▸ **Try it**
For the entries below, return every line from the top through the line with "41: (712, 153)" exactly as it stands, omitting pictures.

─── Data for review

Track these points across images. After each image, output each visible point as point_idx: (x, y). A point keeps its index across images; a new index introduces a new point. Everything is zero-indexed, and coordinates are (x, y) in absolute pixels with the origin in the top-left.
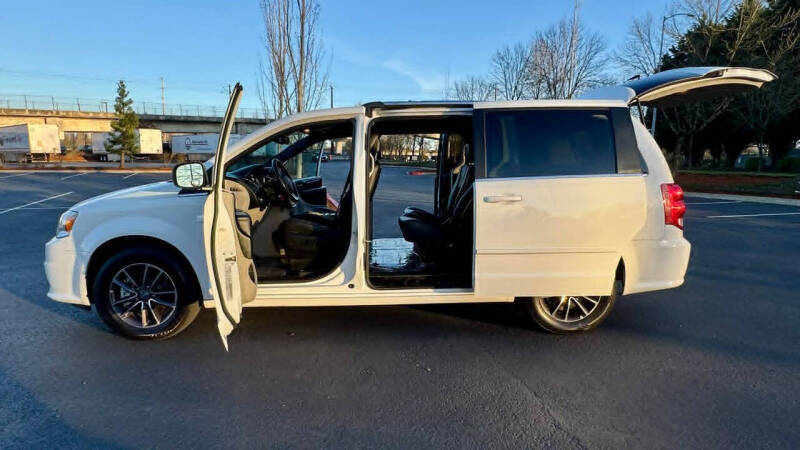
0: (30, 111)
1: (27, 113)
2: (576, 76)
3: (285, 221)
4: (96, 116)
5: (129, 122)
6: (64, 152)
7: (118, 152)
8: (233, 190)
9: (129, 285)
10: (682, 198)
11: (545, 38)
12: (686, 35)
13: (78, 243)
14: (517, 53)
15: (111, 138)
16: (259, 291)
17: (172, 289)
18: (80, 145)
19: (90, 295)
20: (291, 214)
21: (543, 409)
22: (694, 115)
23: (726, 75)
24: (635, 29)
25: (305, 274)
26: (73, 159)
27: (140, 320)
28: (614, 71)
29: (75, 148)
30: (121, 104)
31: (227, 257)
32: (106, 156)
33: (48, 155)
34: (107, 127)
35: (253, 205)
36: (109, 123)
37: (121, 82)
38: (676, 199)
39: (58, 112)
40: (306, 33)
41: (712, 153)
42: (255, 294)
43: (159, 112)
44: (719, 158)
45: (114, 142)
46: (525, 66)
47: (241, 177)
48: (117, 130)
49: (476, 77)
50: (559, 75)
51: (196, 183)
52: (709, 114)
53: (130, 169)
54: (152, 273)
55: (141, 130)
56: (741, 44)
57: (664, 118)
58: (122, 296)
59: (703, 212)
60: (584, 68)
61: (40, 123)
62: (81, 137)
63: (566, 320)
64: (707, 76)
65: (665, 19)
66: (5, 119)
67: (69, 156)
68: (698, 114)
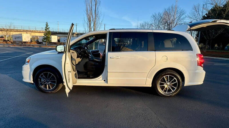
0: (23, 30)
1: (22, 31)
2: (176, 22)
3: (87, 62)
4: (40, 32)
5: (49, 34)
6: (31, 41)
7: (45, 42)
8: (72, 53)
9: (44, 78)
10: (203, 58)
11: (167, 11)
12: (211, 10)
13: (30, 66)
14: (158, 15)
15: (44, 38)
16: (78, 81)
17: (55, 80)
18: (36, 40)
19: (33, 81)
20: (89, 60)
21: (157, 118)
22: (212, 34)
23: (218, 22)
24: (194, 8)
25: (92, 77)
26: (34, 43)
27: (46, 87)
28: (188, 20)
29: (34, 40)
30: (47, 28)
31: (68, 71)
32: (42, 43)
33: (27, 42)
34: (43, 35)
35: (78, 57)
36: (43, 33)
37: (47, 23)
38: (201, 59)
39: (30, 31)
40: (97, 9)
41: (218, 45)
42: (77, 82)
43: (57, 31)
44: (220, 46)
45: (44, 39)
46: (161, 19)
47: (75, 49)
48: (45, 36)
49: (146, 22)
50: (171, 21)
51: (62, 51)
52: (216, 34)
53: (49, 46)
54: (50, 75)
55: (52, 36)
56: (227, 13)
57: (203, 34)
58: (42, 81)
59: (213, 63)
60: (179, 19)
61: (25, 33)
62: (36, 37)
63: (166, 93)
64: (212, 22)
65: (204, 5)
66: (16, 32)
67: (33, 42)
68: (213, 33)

──────

▸ **Output for this exercise**
Track these points across images. After each image, output each visible point as point_idx: (x, y). A point keeps its index across images; a new index introduces a new point. Everything is zero-indexed, and coordinates are (x, y) in absolute pixels with the origin in the top-left.
0: (30, 111)
1: (27, 113)
2: (576, 76)
3: (285, 221)
4: (96, 116)
5: (129, 122)
6: (64, 152)
7: (118, 152)
8: (233, 190)
9: (129, 285)
10: (682, 198)
11: (545, 38)
12: (686, 35)
13: (78, 243)
14: (517, 53)
15: (111, 138)
16: (259, 291)
17: (172, 289)
18: (80, 145)
19: (90, 295)
20: (291, 214)
21: (543, 409)
22: (694, 115)
23: (726, 75)
24: (635, 29)
25: (305, 274)
26: (73, 159)
27: (140, 320)
28: (614, 71)
29: (75, 148)
30: (121, 104)
31: (227, 257)
32: (106, 156)
33: (48, 155)
34: (107, 127)
35: (253, 205)
36: (109, 123)
37: (121, 82)
38: (676, 199)
39: (58, 112)
40: (306, 33)
41: (712, 153)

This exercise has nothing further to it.